▶ [INSTRUCTIONS FOR THE TASK]:
All lines from the one containing "Уважаемые участники профсоюзного" through the end of the data below must be reproduced exactly, and no others.

##########

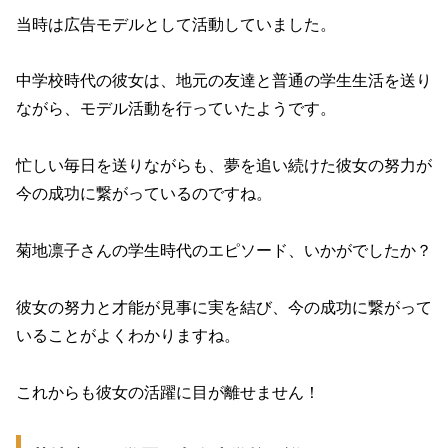
当時は広告モデルとして活動していました。
中学校時代の彼女は、地元の友達と普通の学生生活を送り
ながら、モデル活動を行っていたようです。
忙しい毎日を送りながらも、夢を追い続けた彼女の努力が
今の成功に繋がっているのですね。
菊地凛子さんの学生時代のエピソード、いかがでしたか？
彼女の努力と才能が見事に実を結び、今の成功に繋がって
いることがよくわかりますね。
これからも彼女の活躍に目が離せません！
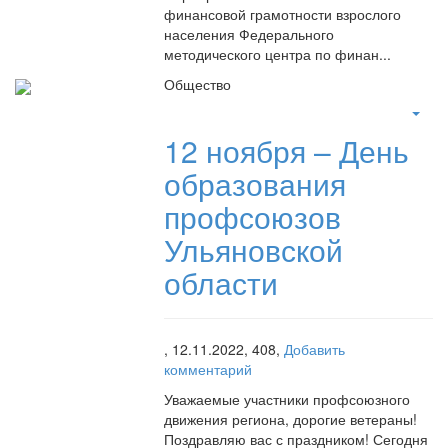
финансовой грамотности взрослого
населения Федерального
методического центра по финан...
Общество
12 ноября – День
образования
профсоюзов
Ульяновской
области
,
12.11.2022,
408,
Добавить
комментарий
Уважаемые участники профсоюзного
движения региона, дорогие ветераны!
Поздравляю вас с праздником! Сегодня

##########

▶ [ANSWER TO THIS PROBLEM]:
Уважаемые участники профсоюзного
движения региона, дорогие ветераны!
Поздравляю вас с праздником! Сегодня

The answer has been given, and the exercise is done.